■ **WHAT THE TASK REQUIRES**
Rewrite the passage of the blog post that begins with "Favorite Book: The" and ends with "was in love.", swapping "middle school" for "junior high school".

■ **EXCERPTED TEXT**
········
The Favorites Post

Posted on February 5, 2010. Filed under: Books, Classics, Fantasy, Historical Fiction, reading, Romance, Suspense/Thriller, Uncategorized | Tags: , , , , |

So I’m a bit later to post today. In fact, it’s the latest I’ve posted since I started NaBloPoMo, but I think that’s okay. On a more personal note, I actually had a friend, Desteni, over today for a breakfast that extended to 2 p.m. (See the “Adventuring Solo” link on my blogroll for more info about Desteni.) To celebrate my actual social tendencies, let’s take a look at our favorites today!

Yes, this is a cop-out post because I’m struggling with blogging about anything writing or reading related; however, it does fit the theme. With no further ado, I’ll tell you a little about my favorites.

"The Scarlet Pimpernel" by Baroness Orczy

Favorite Book: The Scarlet Pimpernel by Baroness Orczy

Wow, what a concept! I actually have a classic as my favorite? Yes, that’s right. I love the swashbuckling tale of the ever elusive, ever daft Sir Percy Blakeney and his dear, sweet wife. The Baroness’s tale became my favorite in middle school when my English teacher showed us the 1934 version of the movie. I read the book for the first time in high school and was in love.

Favorite Author: Baroness Orczy

I am on a mission to eventually read all the novels within the Pimpernel series to be quite honest. I have only found the first in print at bookstores, but will be on the lookout for others in the future. The Baroness has a true fan in me!
········
■ **GIVEN INFORMATION**
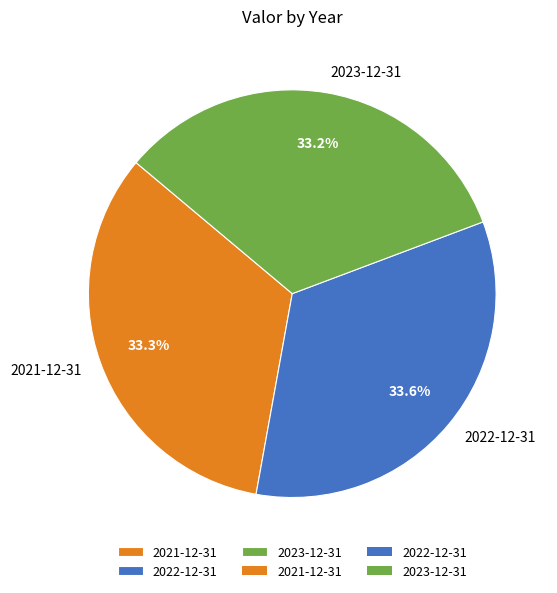

How many slices are in this pie chart?

3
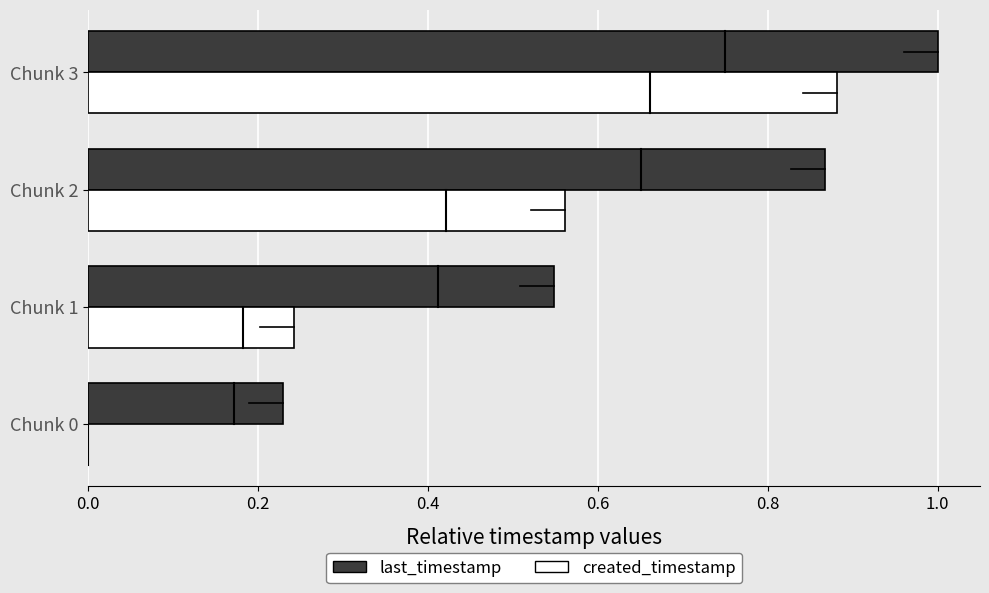

The value of created_timestamp at Chunk 0 is 0.0. True or false?

True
········
■ **RESULT**
Favorite Book: The Scarlet Pimpernel by Baroness Orczy

Wow, what a concept! I actually have a classic as my favorite? Yes, that’s right. I love the swashbuckling tale of the ever elusive, ever daft Sir Percy Blakeney and his dear, sweet wife. The Baroness’s tale became my favorite in junior high school when my English teacher showed us the 1934 version of the movie. I read the book for the first time in high school and was in love.